Monday, July 03, 2006
Cex - "Baltimore" (mp3) 

 Over the weekend, while I was finishing up my Stylus review of Actual Fucking, Cex was making the last stop on his recent tour here in Bmore, so I went to the Talking Head on Saturday to check it out. For a couple years, it seemed like every time Cex played a local show, he'd headline at the Ottobar and the place would be practically empty, and I'd wonder why he wouldn't just play a smaller room like the Talking Head. I don't know, maybe the guarantee was higher at the Ottobar or something. So it was kind of cool to see him at the TH for once and pack in a decent sized crowd, even if I personally like hanging out at the Ottobar more. 

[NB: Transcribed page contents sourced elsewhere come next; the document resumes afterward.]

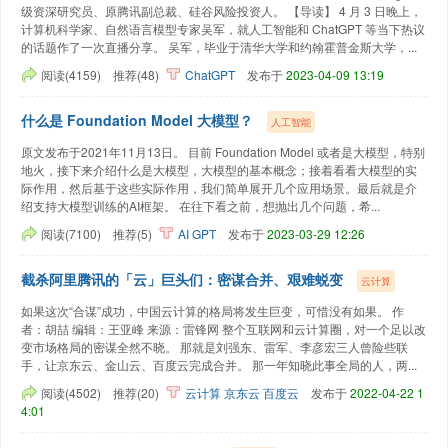
级资深研究员、原腾讯副总裁、硅谷风险投资人。 【导读】 4 月 3 日晚上，
计算机科学家、自然语言模型专家吴军，就人工智能和 ChatGPT 等当下热议
的话题作了一次直播分享。 吴军，毕业于清华大学和约翰霍普金斯大学，...
阅读(4159)
推荐(48)
ChatGPT
发布于
2023-04-09 13:19
什么是 Foundation Model 大模型？
人工智能
原文发布于2021年11月13日。 目前 Foundation Model 或者是大模型，特别
地火，接下来介绍什么是大模型，大模型的基本概念；接着看看大模型的实
际作用，然后基于这些实际作用，我们简单展开几个应用场景。最后就是介
绍支持大模型训练的AI框架。 在往下看之前，想抛出几个问题，希...
阅读(7100)
推荐(5)
AI
GPT
发布于
2023-03-29 12:26
截杀阿里腾讯的「云」巨头们：密谋合并、艰难蜕变
云计算
如果这次“合谋”成功，中国云计算的格局将发生巨变，可惜没有如果。 作
者：胡喆 编辑：王亚峰 来源：雷锋网 整个互联网和云计算圈，对一个足以改
变市场格局的密谋全然不晓。 那就是刘强东、雷军、李彦宏三人曾险些联
手，让京东云、金山云、百度云完成合并。 那一年知晓此事全局的人，两...
阅读(4502)
推荐(20)
云计算
京东云
百度云
发布于
2022-04-22 1
4:01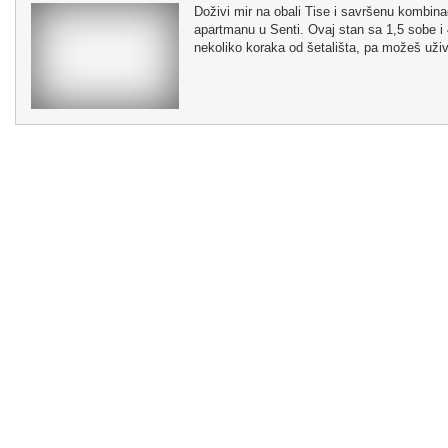
Doživi mir na obali Tise i savršenu kombi
apartmanu u Senti. Ovaj stan sa 1,5 sobe i 
nekoliko koraka od šetališta, pa možeš uživat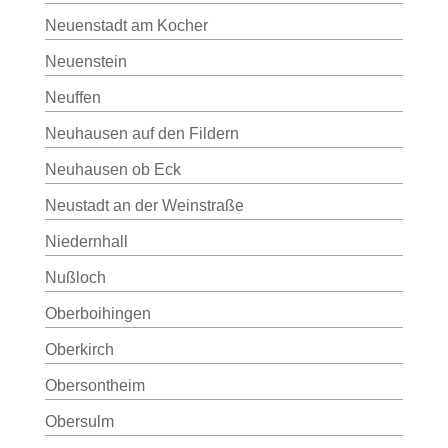
Neuenstadt am Kocher
Neuenstein
Neuffen
Neuhausen auf den Fildern
Neuhausen ob Eck
Neustadt an der Weinstraße
Niedernhall
Nußloch
Oberboihingen
Oberkirch
Obersontheim
Obersulm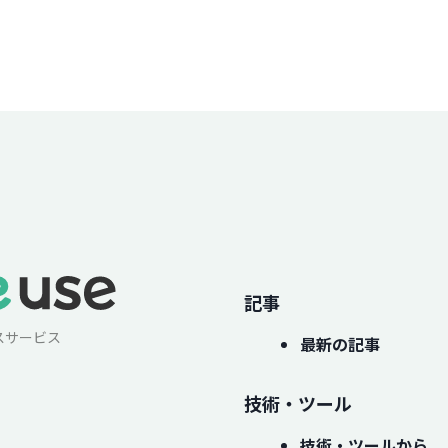
記事
スサービス
最新の記事
技術・ツール
技術・ツールから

 I got there in the middle of the first act, Lizz King, who was a girl singing solo with this throaty voice that sounded kind of hot. During the 6 songs I saw, she played 2 on a banjo, 2 on an electric guitar, one on an acoustic guitar, and one on a synthesizer, a couple of which had drum machine accompaniment, but basically all the songs were slow bluesy vamps, which really worked well with her voice. She was the kind of charmingly awkward girl who thanked her parents for coming to the show, and then later mentioned that she lives in the Copycat building and needs new roommates and basically invited the audience to come live with her. Her set kind of made the club feel like someone's living room, although the Talking Head's main room isn't really much bigger than that as it is. 

 The 2nd band, Love Of Everything, share a drummer with Cex on this tour, and are kind of a spinoff or related project of Joan Of Arc. I saw them play a couple shows about 3 years ago, and Love Of Everything were awful then and are awful now. They do basically the same thing as Joan Of Arc, making pretty, generic bedroom indie, that occasionally lapses into something intolerably annoying and pretentious, only the ratio of intolerably annoying stuff is a lot higher with Love Of Everything. The main guy, Bobby, basically talked as if he were impersonating someone with a mental disability between songs, and one song consisted of him actually shouting the word "retarded" and looping it over and over. 

 I hadn't seen a Cex show in almost 2 years, not counting the Sand Cats show I saw last year. For a long time, Rjyan Kidwell only ever performed as Cex solo, but now he's got kind of a band, with Cale Parks from Love Of Everything on drums, and his wife Roby singing and operating I guess a sampler along with him. The last Cex show had the same people, along with a few more people, and I guess they were playing some of the same material, but of course I hadn't heard the album yet, so I don't really know if it was the same songs or anything. I guess it was similiar, but I didn't like that show too much, and this show was pretty good, probably the most I've enjoyed a Cex show in the 3 years since he stopped performing Being Ridden material. Parks is a really good drummer and basically the onslaught of percussion and synths and samples all really gelled together into this big aggressive sound. Rjyan made a couple references to a rave as the experience they were trying to emulate, but it really felt like a rock show to me. 

 Their set consisted of 5 of the 8 songs from Actual Fucking, but stretched out to the point that the set was about as long as the album. They started with "Baltimore," maybe the best song of the album and the show, and towards the end Rjyan incorporated samples of Blaq Starr's "Get My Gun" and snippets of K-Swift talking on the radio. Rjyan was wearing a red cowboy hat, a sleeveless flannel shirt, long hair and some pretty serious mutton chops, so he basically looked like a 17-year-old trying to look like Rob Zombie. As a look, it went well with the percussive, confrontational music, though.